*TASKS FOR THIS EXERCISE*:
1 – Report every line in the listing that contains the string "values".
2 – Continue the engine valve spring damping text from the point where it stops.

*EXTRACTED TEXT*:
::::::::

Engine valve spring with damping

Abstract

A valve spring for an engine valve of an internal combustion engine includes a body having a first end and an opposite second end and defining a plurality of coils having an outer surface, and a flocking material applied to at least a portion of the outer surface, the flocking material including a plurality of fibers configured to provide a passive vibro-acoustic damping to facilitate dynamic damping of the valve spring and reduce noise, vibration, and harshness.

Description

FIELD

The present application relates generally to internal combustion engines and, more particularly, to a damping system for engine valve springs.

BACKGROUND

Engine valves are typically biased into a closed position by coil springs. During operation, the engine valves are repetitively opened and closed at high speeds, which can potentially result in noise, vibration, and harshness (NVH) produced by the coil springs. Conventional damping mechanisms to reduce NVH include expensive isolated valve covers, sound deadening pads, additional spring coils, flat damping spring elements, and friction spring jackets. That said, while such damping systems do work for their intended purpose, it is desirable to provide continuous improvement in the relevant art.

::::::::

*STORED DATA*:
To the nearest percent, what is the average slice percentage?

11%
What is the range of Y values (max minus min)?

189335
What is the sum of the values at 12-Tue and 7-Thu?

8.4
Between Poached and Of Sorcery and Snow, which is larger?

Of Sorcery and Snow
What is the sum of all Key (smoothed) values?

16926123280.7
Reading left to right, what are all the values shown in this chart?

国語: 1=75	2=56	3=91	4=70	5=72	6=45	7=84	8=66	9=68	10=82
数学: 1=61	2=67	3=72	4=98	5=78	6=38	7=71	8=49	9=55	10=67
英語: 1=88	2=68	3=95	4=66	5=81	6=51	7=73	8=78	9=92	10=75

::::::::

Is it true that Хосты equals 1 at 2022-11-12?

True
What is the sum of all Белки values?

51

::::::::

*TASK RESULTS*:
1 –
What is the range of Y values (max minus min)?
What is the sum of the values at 12-Tue and 7-Thu?
What is the sum of all Key (smoothed) values?
Reading left to right, what are all the values shown in this chart?
What is the sum of all Белки values?

2 –
SUMMARY

In accordance with one example aspect of the invention, a valve spring for an engine valve of an internal combustion engine is provided. In an example implementation, the valve spring includes a body having a first end and an opposite second end and defining a plurality of coils having an outer surface, and a flocking material applied to at least a portion of the outer surface, the flocking material including a plurality of fibers configured to provide a passive vibro-acoustic damping to facilitate dynamic damping of the valve spring and reduce noise, vibration, and harshness.

In addition to the foregoing, the described valve spring may include one or more of the following features: wherein the flocking material is configured to absorb oil to further facilitate dynamic damping of the valve spring; wherein at least one of the first and second ends includes a flat end face; wherein the flat end face is coated with the flocking material; wherein the flat end face is uncoated; wherein the flocking material is configured to facilitate damping radiated, audible noise energy; and wherein the flocking material is configured to dampen radiated noise signature of the internal combustion engine and effect a dynamic stabilization mechanism to the valve spring to improve dynamic performance.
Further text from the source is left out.